**Your goal**
Once you have read the records, write them out again exactly.

**Data for the task**
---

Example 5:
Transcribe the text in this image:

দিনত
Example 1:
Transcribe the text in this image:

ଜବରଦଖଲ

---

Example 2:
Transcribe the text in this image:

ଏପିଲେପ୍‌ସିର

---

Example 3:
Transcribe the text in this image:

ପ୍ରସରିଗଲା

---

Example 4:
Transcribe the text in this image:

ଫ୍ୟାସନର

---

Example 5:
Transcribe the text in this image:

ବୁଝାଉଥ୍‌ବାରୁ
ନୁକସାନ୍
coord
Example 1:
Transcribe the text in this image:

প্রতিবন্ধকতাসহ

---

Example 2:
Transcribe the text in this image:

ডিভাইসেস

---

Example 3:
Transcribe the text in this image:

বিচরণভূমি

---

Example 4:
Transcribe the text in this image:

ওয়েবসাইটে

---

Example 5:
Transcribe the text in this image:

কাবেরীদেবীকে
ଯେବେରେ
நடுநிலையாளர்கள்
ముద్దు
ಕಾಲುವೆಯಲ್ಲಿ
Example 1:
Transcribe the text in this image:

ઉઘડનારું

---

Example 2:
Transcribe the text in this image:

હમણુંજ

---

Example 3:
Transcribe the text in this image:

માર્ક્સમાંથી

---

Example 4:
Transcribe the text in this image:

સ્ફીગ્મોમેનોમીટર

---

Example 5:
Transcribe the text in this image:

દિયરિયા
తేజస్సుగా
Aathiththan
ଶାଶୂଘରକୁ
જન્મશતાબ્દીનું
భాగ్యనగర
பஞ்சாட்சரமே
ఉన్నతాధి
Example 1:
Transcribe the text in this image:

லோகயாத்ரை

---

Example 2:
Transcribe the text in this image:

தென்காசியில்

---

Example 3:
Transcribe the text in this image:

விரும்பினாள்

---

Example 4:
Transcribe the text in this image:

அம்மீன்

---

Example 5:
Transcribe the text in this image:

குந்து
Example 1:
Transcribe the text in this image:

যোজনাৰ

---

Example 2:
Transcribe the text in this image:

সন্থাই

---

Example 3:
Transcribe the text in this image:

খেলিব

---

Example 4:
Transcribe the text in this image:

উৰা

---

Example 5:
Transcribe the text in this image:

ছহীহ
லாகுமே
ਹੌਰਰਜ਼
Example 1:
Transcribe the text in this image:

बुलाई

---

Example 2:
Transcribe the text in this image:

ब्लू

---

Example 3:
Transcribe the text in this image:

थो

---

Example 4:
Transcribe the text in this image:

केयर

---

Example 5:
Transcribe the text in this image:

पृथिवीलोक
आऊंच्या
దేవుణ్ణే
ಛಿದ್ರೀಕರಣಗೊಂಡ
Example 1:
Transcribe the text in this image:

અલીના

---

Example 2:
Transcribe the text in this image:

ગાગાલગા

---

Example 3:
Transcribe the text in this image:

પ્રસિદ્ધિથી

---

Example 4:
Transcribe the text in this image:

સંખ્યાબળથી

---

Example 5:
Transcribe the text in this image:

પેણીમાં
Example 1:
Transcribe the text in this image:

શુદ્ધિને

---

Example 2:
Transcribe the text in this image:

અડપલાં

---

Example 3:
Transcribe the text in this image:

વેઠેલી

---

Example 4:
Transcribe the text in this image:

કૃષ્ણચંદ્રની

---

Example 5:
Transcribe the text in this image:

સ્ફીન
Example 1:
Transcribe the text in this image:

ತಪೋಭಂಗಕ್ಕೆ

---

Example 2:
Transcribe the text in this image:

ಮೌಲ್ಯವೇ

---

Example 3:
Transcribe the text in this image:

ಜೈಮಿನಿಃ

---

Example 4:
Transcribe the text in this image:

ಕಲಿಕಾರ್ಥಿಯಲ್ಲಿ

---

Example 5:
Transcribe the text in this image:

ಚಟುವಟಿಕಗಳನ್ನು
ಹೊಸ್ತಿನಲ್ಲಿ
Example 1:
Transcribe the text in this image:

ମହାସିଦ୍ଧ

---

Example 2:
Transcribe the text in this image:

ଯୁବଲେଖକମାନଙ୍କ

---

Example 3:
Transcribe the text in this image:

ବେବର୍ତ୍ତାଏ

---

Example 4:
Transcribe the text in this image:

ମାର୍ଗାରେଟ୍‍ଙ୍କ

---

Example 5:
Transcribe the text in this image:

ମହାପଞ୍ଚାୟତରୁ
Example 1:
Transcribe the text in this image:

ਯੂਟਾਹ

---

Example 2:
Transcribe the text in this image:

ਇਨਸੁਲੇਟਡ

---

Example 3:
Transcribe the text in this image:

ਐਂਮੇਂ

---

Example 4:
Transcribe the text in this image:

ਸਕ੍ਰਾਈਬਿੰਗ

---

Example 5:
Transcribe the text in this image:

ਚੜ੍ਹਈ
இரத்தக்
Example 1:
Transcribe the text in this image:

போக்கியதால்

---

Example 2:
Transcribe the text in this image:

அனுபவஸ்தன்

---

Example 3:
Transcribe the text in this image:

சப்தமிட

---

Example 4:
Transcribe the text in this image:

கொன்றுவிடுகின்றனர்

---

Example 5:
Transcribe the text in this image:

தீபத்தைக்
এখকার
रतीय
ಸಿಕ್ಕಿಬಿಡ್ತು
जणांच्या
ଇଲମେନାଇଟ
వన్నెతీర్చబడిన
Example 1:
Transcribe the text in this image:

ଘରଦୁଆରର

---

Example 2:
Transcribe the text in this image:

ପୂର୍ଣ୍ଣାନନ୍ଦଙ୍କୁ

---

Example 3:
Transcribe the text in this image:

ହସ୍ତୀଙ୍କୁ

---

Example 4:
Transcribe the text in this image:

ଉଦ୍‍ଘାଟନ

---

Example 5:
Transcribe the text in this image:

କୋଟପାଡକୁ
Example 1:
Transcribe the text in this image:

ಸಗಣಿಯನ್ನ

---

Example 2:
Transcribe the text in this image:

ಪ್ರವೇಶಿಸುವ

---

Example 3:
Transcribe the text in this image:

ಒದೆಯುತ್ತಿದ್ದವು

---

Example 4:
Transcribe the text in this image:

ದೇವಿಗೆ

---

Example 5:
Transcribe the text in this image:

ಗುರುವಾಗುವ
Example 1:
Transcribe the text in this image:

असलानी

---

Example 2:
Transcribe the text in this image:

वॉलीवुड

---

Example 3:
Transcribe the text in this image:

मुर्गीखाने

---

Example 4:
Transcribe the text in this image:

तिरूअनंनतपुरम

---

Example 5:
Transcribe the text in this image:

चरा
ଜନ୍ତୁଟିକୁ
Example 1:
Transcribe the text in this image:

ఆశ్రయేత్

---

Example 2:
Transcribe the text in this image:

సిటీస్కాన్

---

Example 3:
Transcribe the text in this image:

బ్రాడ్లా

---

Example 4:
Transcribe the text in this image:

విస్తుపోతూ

**Exercise result**
---

Example 5:
Transcribe the text in this image:

দিনত
Example 1:
Transcribe the text in this image:

ଜବରଦଖଲ

---

Example 2:
Transcribe the text in this image:

ଏପିଲେପ୍‌ସିର

---

Example 3:
Transcribe the text in this image:

ପ୍ରସରିଗଲା

---

Example 4:
Transcribe the text in this image:

ଫ୍ୟାସନର

---

Example 5:
Transcribe the text in this image:

ବୁଝାଉଥ୍‌ବାରୁ
ନୁକସାନ୍
coord
Example 1:
Transcribe the text in this image:

প্রতিবন্ধকতাসহ

---

Example 2:
Transcribe the text in this image:

ডিভাইসেস

---

Example 3:
Transcribe the text in this image:

বিচরণভূমি

---

Example 4:
Transcribe the text in this image:

ওয়েবসাইটে

---

Example 5:
Transcribe the text in this image:

কাবেরীদেবীকে
ଯେବେରେ
நடுநிலையாளர்கள்
ముద్దు
ಕಾಲುವೆಯಲ್ಲಿ
Example 1:
Transcribe the text in this image:

ઉઘડનારું

---

Example 2:
Transcribe the text in this image:

હમણુંજ

---

Example 3:
Transcribe the text in this image:

માર્ક્સમાંથી

---

Example 4:
Transcribe the text in this image:

સ્ફીગ્મોમેનોમીટર

---

Example 5:
Transcribe the text in this image:

દિયરિયા
తేజస్సుగా
Aathiththan
ଶାଶୂଘରକୁ
જન્મશતાબ્દીનું
భాగ్యనగర
பஞ்சாட்சரமே
ఉన్నతాధి
Example 1:
Transcribe the text in this image:

லோகயாத்ரை

---

Example 2:
Transcribe the text in this image:

தென்காசியில்

---

Example 3:
Transcribe the text in this image:

விரும்பினாள்

---

Example 4:
Transcribe the text in this image:

அம்மீன்

---

Example 5:
Transcribe the text in this image:

குந்து
Example 1:
Transcribe the text in this image:

যোজনাৰ

---

Example 2:
Transcribe the text in this image:

সন্থাই

---

Example 3:
Transcribe the text in this image:

খেলিব

---

Example 4:
Transcribe the text in this image:

উৰা

---

Example 5:
Transcribe the text in this image:

ছহীহ
லாகுமே
ਹੌਰਰਜ਼
Example 1:
Transcribe the text in this image:

बुलाई

---

Example 2:
Transcribe the text in this image:

ब्लू

---

Example 3:
Transcribe the text in this image:

थो

---

Example 4:
Transcribe the text in this image:

केयर

---

Example 5:
Transcribe the text in this image:

पृथिवीलोक
आऊंच्या
దేవుణ్ణే
ಛಿದ್ರೀಕರಣಗೊಂಡ
Example 1:
Transcribe the text in this image:

અલીના

---

Example 2:
Transcribe the text in this image:

ગાગાલગા

---

Example 3:
Transcribe the text in this image:

પ્રસિદ્ધિથી

---

Example 4:
Transcribe the text in this image:

સંખ્યાબળથી

---

Example 5:
Transcribe the text in this image:

પેણીમાં
Example 1:
Transcribe the text in this image:

શુદ્ધિને

---

Example 2:
Transcribe the text in this image:

અડપલાં

---

Example 3:
Transcribe the text in this image:

વેઠેલી

---

Example 4:
Transcribe the text in this image:

કૃષ્ણચંદ્રની

---

Example 5:
Transcribe the text in this image:

સ્ફીન
Example 1:
Transcribe the text in this image:

ತಪೋಭಂಗಕ್ಕೆ

---

Example 2:
Transcribe the text in this image:

ಮೌಲ್ಯವೇ

---

Example 3:
Transcribe the text in this image:

ಜೈಮಿನಿಃ

---

Example 4:
Transcribe the text in this image:

ಕಲಿಕಾರ್ಥಿಯಲ್ಲಿ

---

Example 5:
Transcribe the text in this image:

ಚಟುವಟಿಕಗಳನ್ನು
ಹೊಸ್ತಿನಲ್ಲಿ
Example 1:
Transcribe the text in this image:

ମହାସିଦ୍ଧ

---

Example 2:
Transcribe the text in this image:

ଯୁବଲେଖକମାନଙ୍କ

---

Example 3:
Transcribe the text in this image:

ବେବର୍ତ୍ତାଏ

---

Example 4:
Transcribe the text in this image:

ମାର୍ଗାରେଟ୍‍ଙ୍କ

---

Example 5:
Transcribe the text in this image:

ମହାପଞ୍ଚାୟତରୁ
Example 1:
Transcribe the text in this image:

ਯੂਟਾਹ

---

Example 2:
Transcribe the text in this image:

ਇਨਸੁਲੇਟਡ

---

Example 3:
Transcribe the text in this image:

ਐਂਮੇਂ

---

Example 4:
Transcribe the text in this image:

ਸਕ੍ਰਾਈਬਿੰਗ

---

Example 5:
Transcribe the text in this image:

ਚੜ੍ਹਈ
இரத்தக்
Example 1:
Transcribe the text in this image:

போக்கியதால்

---

Example 2:
Transcribe the text in this image:

அனுபவஸ்தன்

---

Example 3:
Transcribe the text in this image:

சப்தமிட

---

Example 4:
Transcribe the text in this image:

கொன்றுவிடுகின்றனர்

---

Example 5:
Transcribe the text in this image:

தீபத்தைக்
এখকার
रतीय
ಸಿಕ್ಕಿಬಿಡ್ತು
जणांच्या
ଇଲମେନାଇଟ
వన్నెతీర్చబడిన
Example 1:
Transcribe the text in this image:

ଘରଦୁଆରର

---

Example 2:
Transcribe the text in this image:

ପୂର୍ଣ୍ଣାନନ୍ଦଙ୍କୁ

---

Example 3:
Transcribe the text in this image:

ହସ୍ତୀଙ୍କୁ

---

Example 4:
Transcribe the text in this image:

ଉଦ୍‍ଘାଟନ

---

Example 5:
Transcribe the text in this image:

କୋଟପାଡକୁ
Example 1:
Transcribe the text in this image:

ಸಗಣಿಯನ್ನ

---

Example 2:
Transcribe the text in this image:

ಪ್ರವೇಶಿಸುವ

---

Example 3:
Transcribe the text in this image:

ಒದೆಯುತ್ತಿದ್ದವು

---

Example 4:
Transcribe the text in this image:

ದೇವಿಗೆ

---

Example 5:
Transcribe the text in this image:

ಗುರುವಾಗುವ
Example 1:
Transcribe the text in this image:

असलानी

---

Example 2:
Transcribe the text in this image:

वॉलीवुड

---

Example 3:
Transcribe the text in this image:

मुर्गीखाने

---

Example 4:
Transcribe the text in this image:

तिरूअनंनतपुरम

---

Example 5:
Transcribe the text in this image:

चरा
ଜନ୍ତୁଟିକୁ
Example 1:
Transcribe the text in this image:

ఆశ్రయేత్

---

Example 2:
Transcribe the text in this image:

సిటీస్కాన్

---

Example 3:
Transcribe the text in this image:

బ్రాడ్లా

---

Example 4:
Transcribe the text in this image:

విస్తుపోతూ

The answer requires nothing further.